Making an Evacuation Plan
Many regions use a three-level evacuation system. Understanding it before a disaster hits means you won’t waste critical minutes figuring out what to do.
- Level 1 (Ready): Danger exists in your area. Start preparing. Monitor local news and city alerts, check on neighbors, and make sure your go-kit is packed and accessible.
- Level 2 (Set): Be ready to leave on short notice. Anyone who needs extra time to evacuate, including people with disabilities, small children, medical conditions, or large animals, should leave now. Load your kit into your vehicle.
- Level 3 (Go): Danger is imminent. Leave immediately. Follow directions from emergency services and do not return until officials confirm it’s safe.
The most important rule across all three levels: if you feel unsafe at any point, leave. You don’t need to wait for an official order.
Your household plan should include two meeting points: one near your home (a neighbor’s mailbox, for instance) and one outside your neighborhood in case you can’t get back. Make sure every family member knows both locations. Pick an out-of-area contact person everyone can check in with, since local phone lines often jam while long-distance calls get through. Write all of this down on a card each person carries, because phones die.
Preparing Your Pets
Pets need their own disaster kit, and it takes more planning than most people expect. The CDC recommends packing a two-week supply of food and water for each animal, stored in waterproof containers, along with non-spill dishes, a manual can opener, and written feeding instructions. If your pet takes medication, include a two-week supply plus a one-month supply of flea, tick, and heartworm preventatives.
You’ll also need an appropriately sized carrier with bedding, a leash, collar with ID tags, and a harness.
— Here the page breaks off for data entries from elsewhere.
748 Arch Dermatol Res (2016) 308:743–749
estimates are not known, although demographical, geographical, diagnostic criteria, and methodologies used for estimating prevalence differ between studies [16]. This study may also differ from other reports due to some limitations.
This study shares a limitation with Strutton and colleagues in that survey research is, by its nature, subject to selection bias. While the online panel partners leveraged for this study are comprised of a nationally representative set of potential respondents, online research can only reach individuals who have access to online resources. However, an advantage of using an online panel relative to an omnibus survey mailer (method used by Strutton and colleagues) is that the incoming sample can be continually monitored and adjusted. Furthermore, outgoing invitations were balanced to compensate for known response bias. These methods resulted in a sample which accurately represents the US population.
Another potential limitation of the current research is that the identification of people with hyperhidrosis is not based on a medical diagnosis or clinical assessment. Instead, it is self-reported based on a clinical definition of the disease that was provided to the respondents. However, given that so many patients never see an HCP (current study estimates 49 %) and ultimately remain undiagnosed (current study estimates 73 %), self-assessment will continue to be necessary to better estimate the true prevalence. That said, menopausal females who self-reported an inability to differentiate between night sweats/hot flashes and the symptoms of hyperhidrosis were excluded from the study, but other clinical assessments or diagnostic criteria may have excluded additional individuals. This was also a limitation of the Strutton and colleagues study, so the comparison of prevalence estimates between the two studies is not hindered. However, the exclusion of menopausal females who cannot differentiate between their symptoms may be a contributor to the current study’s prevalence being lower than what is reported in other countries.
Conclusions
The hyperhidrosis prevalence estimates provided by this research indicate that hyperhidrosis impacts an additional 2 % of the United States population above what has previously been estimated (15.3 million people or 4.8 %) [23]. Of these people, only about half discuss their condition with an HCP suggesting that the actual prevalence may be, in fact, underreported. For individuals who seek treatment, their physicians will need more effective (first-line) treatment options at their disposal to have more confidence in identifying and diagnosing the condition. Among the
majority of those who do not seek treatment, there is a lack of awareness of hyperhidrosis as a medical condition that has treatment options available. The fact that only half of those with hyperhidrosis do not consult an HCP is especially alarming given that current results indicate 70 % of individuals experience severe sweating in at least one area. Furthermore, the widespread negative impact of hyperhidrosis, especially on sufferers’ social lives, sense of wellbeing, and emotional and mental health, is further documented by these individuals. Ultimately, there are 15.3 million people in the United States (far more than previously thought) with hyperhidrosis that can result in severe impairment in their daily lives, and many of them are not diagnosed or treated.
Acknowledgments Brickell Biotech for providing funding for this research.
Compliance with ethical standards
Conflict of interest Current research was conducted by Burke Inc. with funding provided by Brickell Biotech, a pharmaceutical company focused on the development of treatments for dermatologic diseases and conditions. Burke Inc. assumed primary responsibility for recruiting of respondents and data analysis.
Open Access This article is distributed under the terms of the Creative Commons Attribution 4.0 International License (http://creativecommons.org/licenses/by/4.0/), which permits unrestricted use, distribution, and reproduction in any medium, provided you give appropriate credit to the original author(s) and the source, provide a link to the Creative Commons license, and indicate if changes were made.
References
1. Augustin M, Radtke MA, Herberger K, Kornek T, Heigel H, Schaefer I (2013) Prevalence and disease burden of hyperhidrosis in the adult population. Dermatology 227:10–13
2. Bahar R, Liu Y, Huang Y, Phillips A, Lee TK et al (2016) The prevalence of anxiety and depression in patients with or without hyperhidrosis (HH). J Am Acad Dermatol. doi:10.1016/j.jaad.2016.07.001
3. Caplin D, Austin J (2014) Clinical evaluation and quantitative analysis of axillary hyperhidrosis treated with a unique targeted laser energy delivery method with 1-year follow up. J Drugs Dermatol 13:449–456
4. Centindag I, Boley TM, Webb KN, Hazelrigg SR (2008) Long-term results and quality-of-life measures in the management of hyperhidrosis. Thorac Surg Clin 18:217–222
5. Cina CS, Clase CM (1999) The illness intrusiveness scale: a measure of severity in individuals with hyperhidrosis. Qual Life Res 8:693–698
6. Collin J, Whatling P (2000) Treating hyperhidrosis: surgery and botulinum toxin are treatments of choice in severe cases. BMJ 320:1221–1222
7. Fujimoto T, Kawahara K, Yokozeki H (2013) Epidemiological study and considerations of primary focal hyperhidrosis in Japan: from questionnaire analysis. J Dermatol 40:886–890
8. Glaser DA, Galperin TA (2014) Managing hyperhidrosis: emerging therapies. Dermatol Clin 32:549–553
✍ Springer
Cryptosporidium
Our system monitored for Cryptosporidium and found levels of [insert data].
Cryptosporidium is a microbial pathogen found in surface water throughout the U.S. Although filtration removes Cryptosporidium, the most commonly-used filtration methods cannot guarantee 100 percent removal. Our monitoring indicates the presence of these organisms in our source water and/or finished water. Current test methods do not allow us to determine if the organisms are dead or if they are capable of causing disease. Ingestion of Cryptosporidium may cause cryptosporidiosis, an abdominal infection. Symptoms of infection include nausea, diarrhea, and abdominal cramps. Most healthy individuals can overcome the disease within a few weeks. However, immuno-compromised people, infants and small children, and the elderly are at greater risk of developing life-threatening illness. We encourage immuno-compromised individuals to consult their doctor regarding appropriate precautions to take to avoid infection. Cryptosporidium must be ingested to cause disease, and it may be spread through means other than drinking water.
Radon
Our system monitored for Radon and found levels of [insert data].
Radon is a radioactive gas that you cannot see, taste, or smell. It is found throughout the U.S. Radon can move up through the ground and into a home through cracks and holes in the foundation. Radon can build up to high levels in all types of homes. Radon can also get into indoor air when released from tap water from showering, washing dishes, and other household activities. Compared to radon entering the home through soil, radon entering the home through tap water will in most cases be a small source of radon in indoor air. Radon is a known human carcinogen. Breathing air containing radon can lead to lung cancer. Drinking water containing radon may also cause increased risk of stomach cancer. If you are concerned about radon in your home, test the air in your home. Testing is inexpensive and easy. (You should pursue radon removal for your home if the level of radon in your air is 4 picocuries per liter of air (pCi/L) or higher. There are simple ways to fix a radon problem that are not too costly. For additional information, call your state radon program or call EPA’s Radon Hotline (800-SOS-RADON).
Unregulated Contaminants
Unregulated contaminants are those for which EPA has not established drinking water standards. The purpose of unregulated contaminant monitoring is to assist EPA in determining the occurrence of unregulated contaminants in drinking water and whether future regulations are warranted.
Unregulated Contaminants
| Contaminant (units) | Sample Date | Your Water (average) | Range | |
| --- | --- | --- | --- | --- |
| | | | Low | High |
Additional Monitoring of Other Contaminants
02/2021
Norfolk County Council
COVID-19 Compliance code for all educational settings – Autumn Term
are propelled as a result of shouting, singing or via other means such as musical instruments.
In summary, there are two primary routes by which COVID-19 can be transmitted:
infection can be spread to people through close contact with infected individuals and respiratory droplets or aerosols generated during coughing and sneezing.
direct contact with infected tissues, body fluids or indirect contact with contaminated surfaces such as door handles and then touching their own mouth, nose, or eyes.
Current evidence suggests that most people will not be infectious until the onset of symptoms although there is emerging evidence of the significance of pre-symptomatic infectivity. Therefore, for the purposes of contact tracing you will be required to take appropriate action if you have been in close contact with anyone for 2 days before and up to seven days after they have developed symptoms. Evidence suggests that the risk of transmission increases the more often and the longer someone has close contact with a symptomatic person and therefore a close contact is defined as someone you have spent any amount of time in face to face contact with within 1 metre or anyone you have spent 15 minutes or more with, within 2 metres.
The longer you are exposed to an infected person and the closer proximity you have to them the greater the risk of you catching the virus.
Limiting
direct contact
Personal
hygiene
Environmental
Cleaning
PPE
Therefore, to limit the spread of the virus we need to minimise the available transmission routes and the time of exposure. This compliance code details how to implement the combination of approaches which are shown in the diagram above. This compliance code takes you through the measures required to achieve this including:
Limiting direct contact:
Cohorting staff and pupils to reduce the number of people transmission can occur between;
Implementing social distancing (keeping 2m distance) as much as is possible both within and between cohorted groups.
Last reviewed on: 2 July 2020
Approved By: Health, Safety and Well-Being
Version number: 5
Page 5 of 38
For cats, pack a litter box and litter. Keep photocopies of veterinary records in a waterproof container: rabies certificates, vaccination history, medical summaries, prescriptions, and recent test results. Include recent photos of each pet, your microchip information, and a written description of the animal’s breed, sex, color, and weight. If you get separated from your pet during an evacuation, these details are what reunites you.
Many emergency shelters don’t accept animals, so identify pet-friendly hotels, boarding facilities, or friends outside your area who could take your pets in advance. Waiting until a Level 2 evacuation to figure this out is too late.
Staying Informed During a Disaster
Your NOAA Weather Radio is your most reliable source of real-time alerts. Program it with your county’s specific alert codes so it only sounds for threats in your area. Sign up for your local emergency notification system as well, which typically sends alerts via text, email, or phone call. Many counties have their own system, and you can usually register through your city or county’s emergency management website.
Download FEMA’s app, which sends real-time alerts from the National Weather Service, provides safety tips for different disaster types, and helps you locate open shelters. Keep a battery-powered or hand-crank radio as a backup for when cell towers go down. During widespread disasters, local AM radio stations often become the primary source of updated evacuation routes, shelter locations, and utility restoration timelines.
Home Hardening and Prevention
The right preparation depends on your region’s most likely threats. In hurricane-prone areas, that means pre-cut plywood for windows, cleared gutters, and a reinforced garage door. In earthquake zones, secure heavy furniture to walls, strap your water heater, and know how to shut off your gas line. In wildfire country, maintain defensible space by clearing brush and dead vegetation at least 30 feet from your home.
Regardless of where you live, know the location of your home’s water, gas, and electrical shutoffs. Keep the wrench or pliers you need to turn them off attached to the pipes or in your emergency kit. Shutting off a gas line after an earthquake, or turning off water to prevent contamination after a flood, can prevent secondary damage that’s sometimes worse than the disaster itself.